Use Dedicated Search Nodes
If you deploy the mongod
and mongot
processes on the same
node, there might be resource contention between the processes. To
optimize the performance of your Atlas Vector Search queries, we recommend that
you deploy the mongot
process on dedicated Search Nodes. This not only helps avoid resource contention
between the mongot
and mongod
processes, but also enables
parallel segment search by
default for $vectorSearch
queries on Search Nodes.
Exclude Vector Fields From the Results
You can request existing fields from the documents in the results
and newly computed fields to be returned in the $project
stage. To improve query performance, use the $project
stage
to judiciously select the fields to return in the results, unless you
need all the fields in the results. We recommend excluding the vector
field in the $project
stage because vector embeddings might
be large and impact query latency in returning the results.
Ensure Enough Memory
Hierarchical Navigable Small Worlds works efficiently when vector data is held in memory.
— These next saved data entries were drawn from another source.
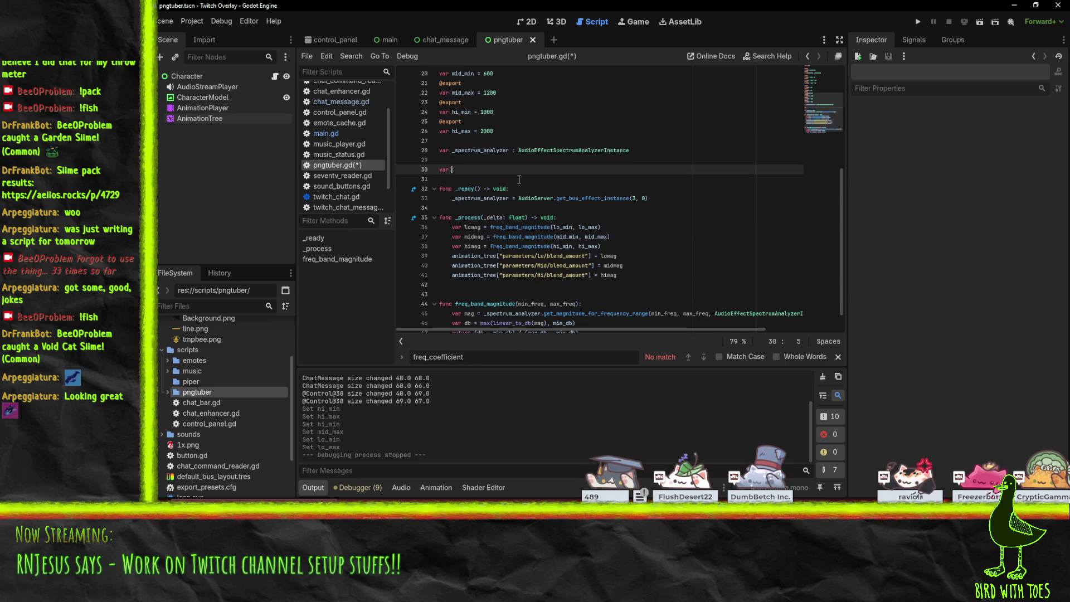
pyautogui.write('damped_l')
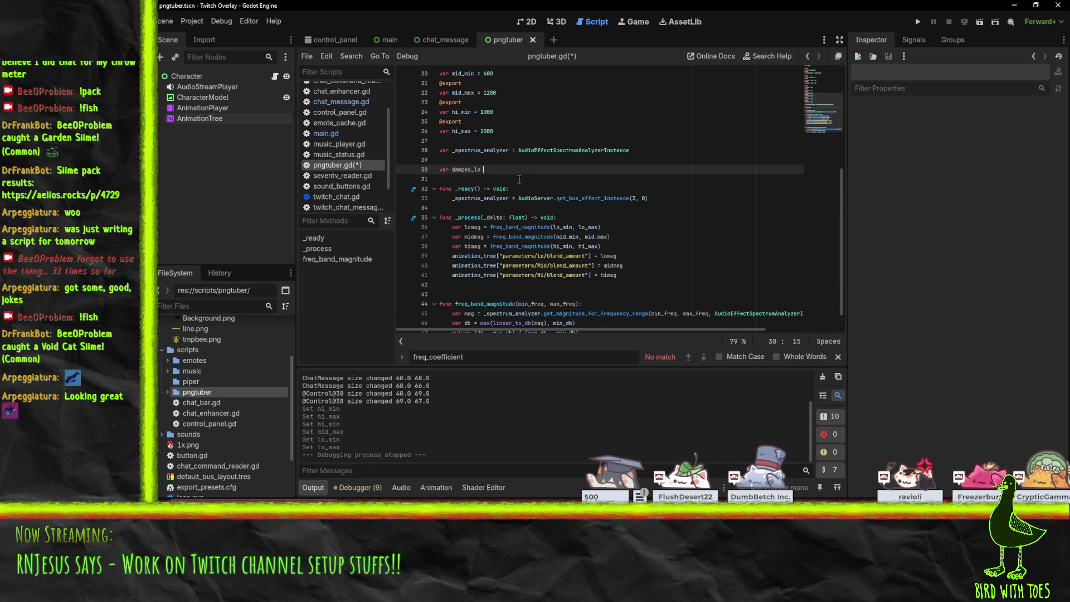
pyautogui.write('oat')
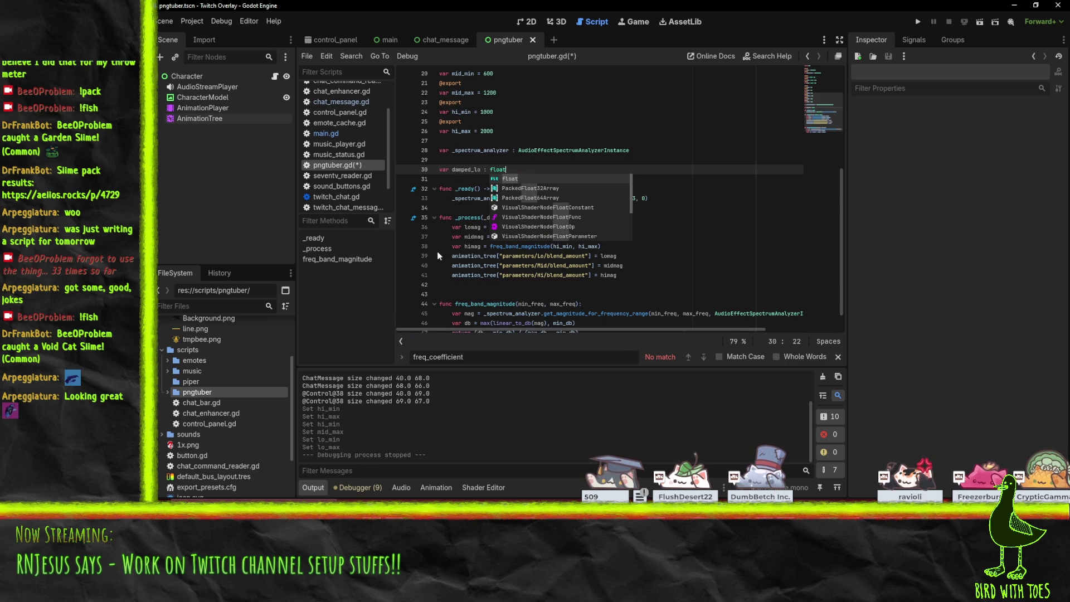
pyautogui.click(454, 246)
# - Try a set(" call above the lomag line in _process, then remove it and the empty line
pyautogui.click(481, 228)
pyautogui.scroll(-1, 619, 226)
pyautogui.scroll(3, 649, 301)
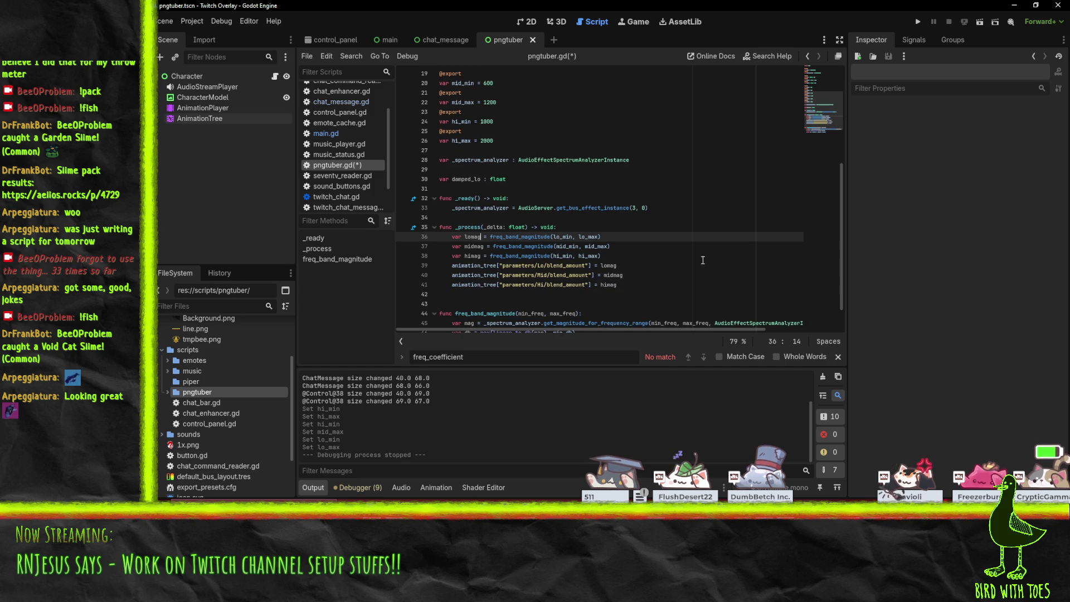
pyautogui.click(615, 237)
pyautogui.click(632, 266)
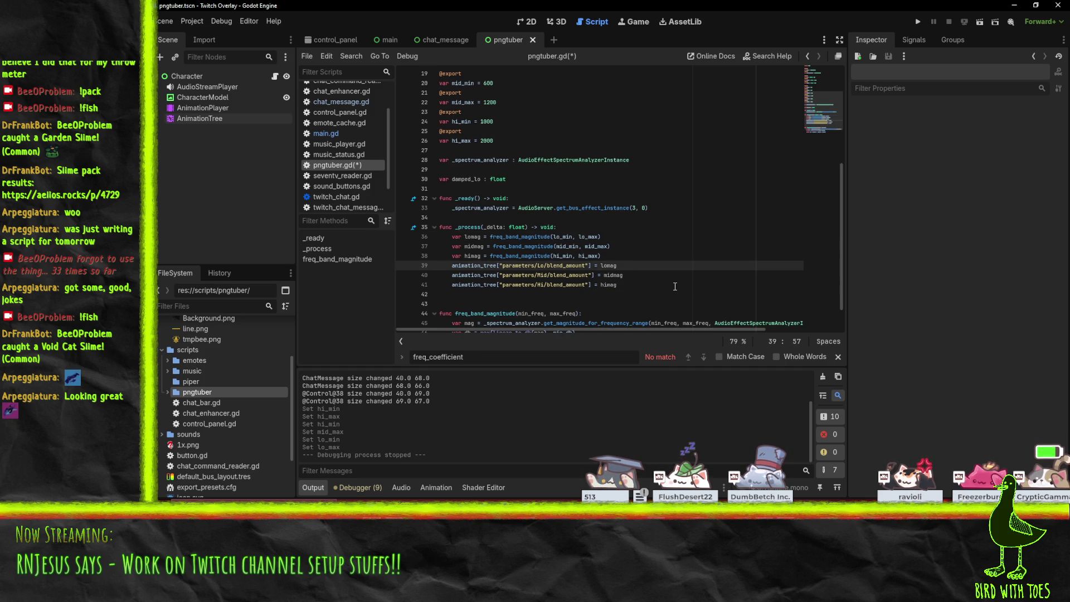
pyautogui.click(648, 260)
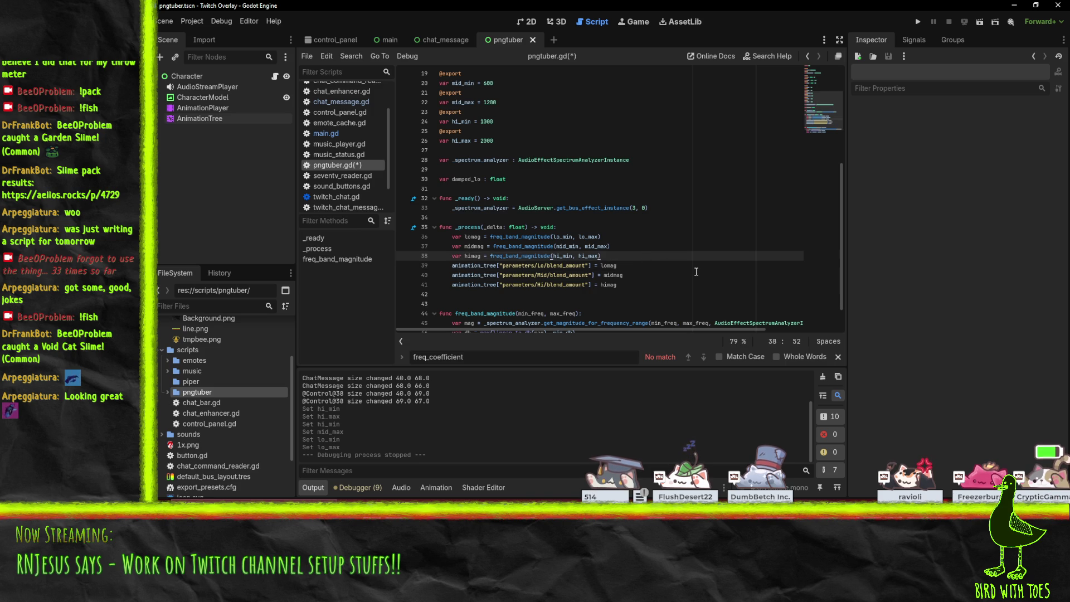
pyautogui.press('Up')
pyautogui.press('Up')
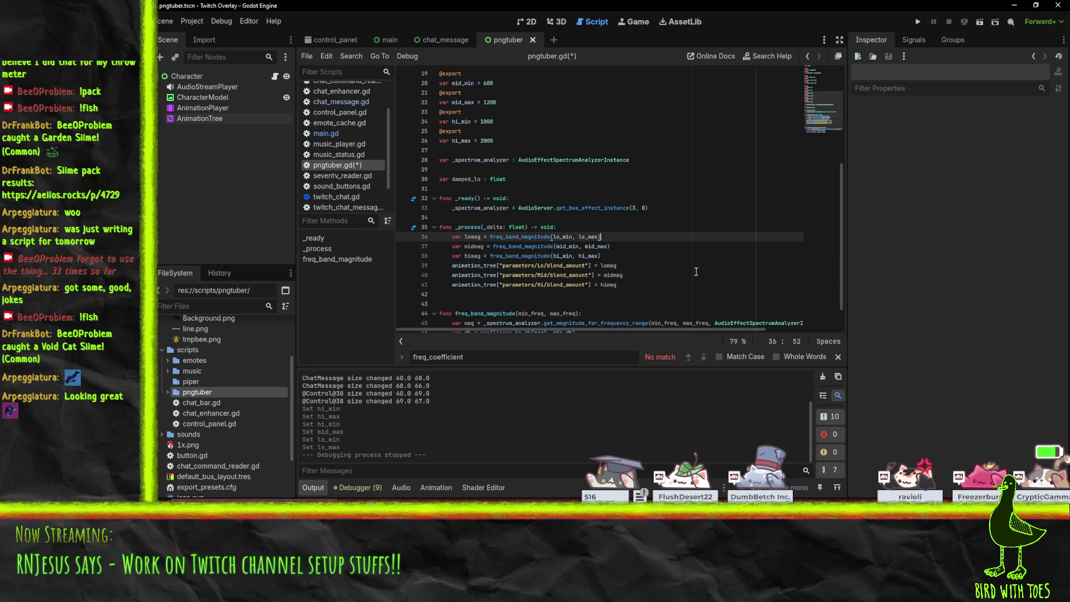
pyautogui.press('ctrl+shift+Return')
pyautogui.write('set("')
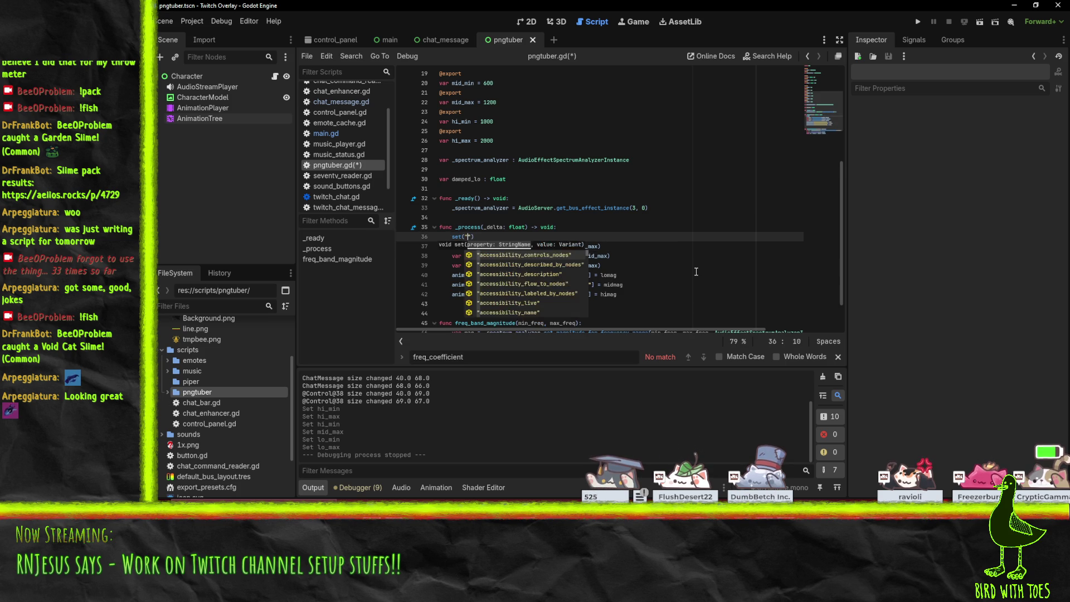
pyautogui.press('BackSpace')
pyautogui.press('BackSpace')
pyautogui.press('BackSpace')
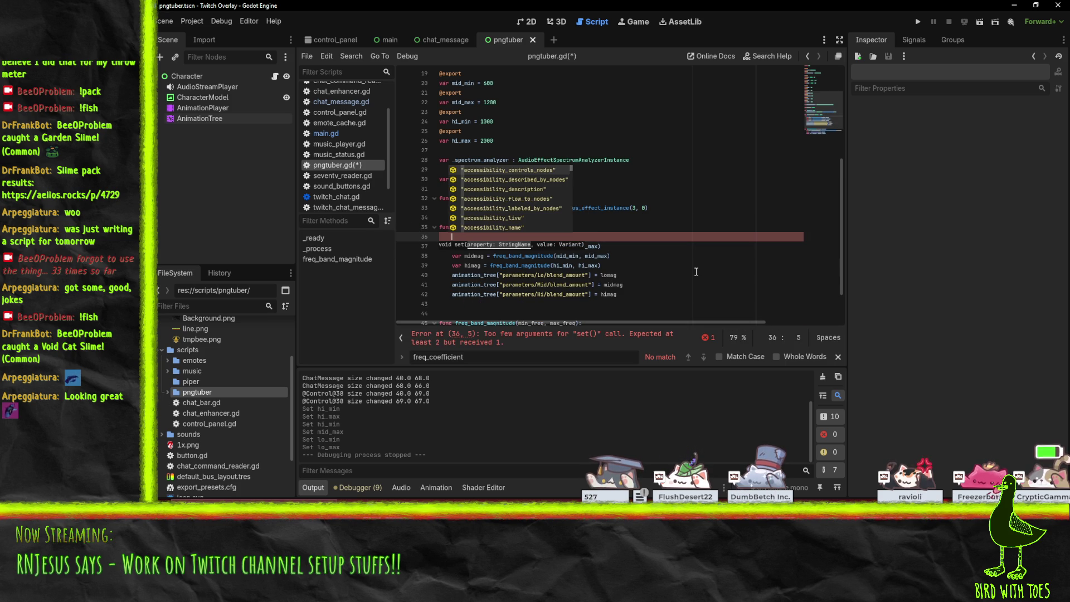
pyautogui.press('BackSpace')
pyautogui.press('BackSpace')
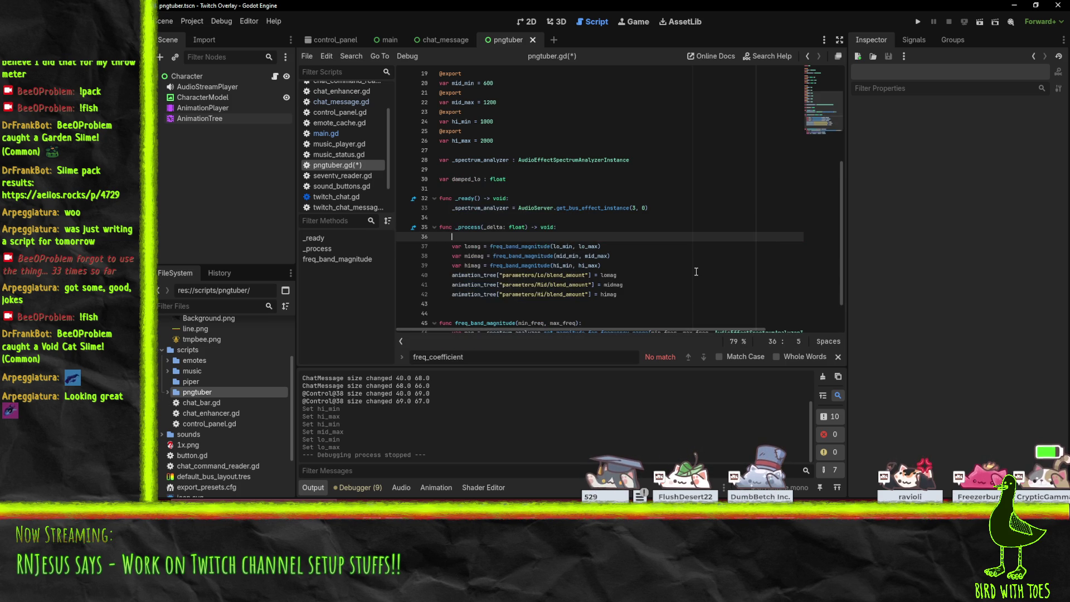
pyautogui.press('Up')
pyautogui.press('Up')
pyautogui.press('Up')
You must ensure that the data nodes have enough RAM to hold the vector data and indexes. We recommend deploying separate Search Nodes for workload isolation without data isolation, which enables more efficient usage of memory for vector search use cases.
Warm up the Filesystem Cache
When you perform vector search, your queries initially perform random seeks on disk as you traverse the Hierarchical Navigable Small Worlds graph and the vector values are read into memory. This causes very high latency for initial queries. The latency improves when Hierarchical Navigable Small Worlds traversal reads all indexed vectors into memory, which allows them to be accessed much more quickly for subsequent queries.
However, this cache warming process must be repeated on large writes, or when your index is rebuilt.
Use binData
Vectors
The BinData vector subtypes
provide 3x storage savings when using float vectors in mongod
, and
also support indexing vectors with alternative types such as int8
vectors and int1
vectors. This significantly reduced resource
profile accelerates the internal query path that mongod
uses to
retrieve documents from the database for every $vectorSearch
query. Using binData
vectors, even when you are using binData
floats, materially accelerates query latency especially when the
limit
(number of results) is greater than 20.
Quantize the Vector Embeddings
Scalar quantization reduces the precision of each individual dimension
such as converting 32-bit floating-point numbers to 8-bit integers.
However, it retains the ability to retrieve relevant information well
for most embedding models. On the other hand, binary quantization
reduces the vectors to either 1
or 0
, which performs better for
QAT embedding models.
Scalar quantization is good at preserving recall for vectors from most embedding models. If your have vectors from QAT embedding models, binary quantization can provide better performance because the training process trains the model to adapt to the extreme reduction in precision.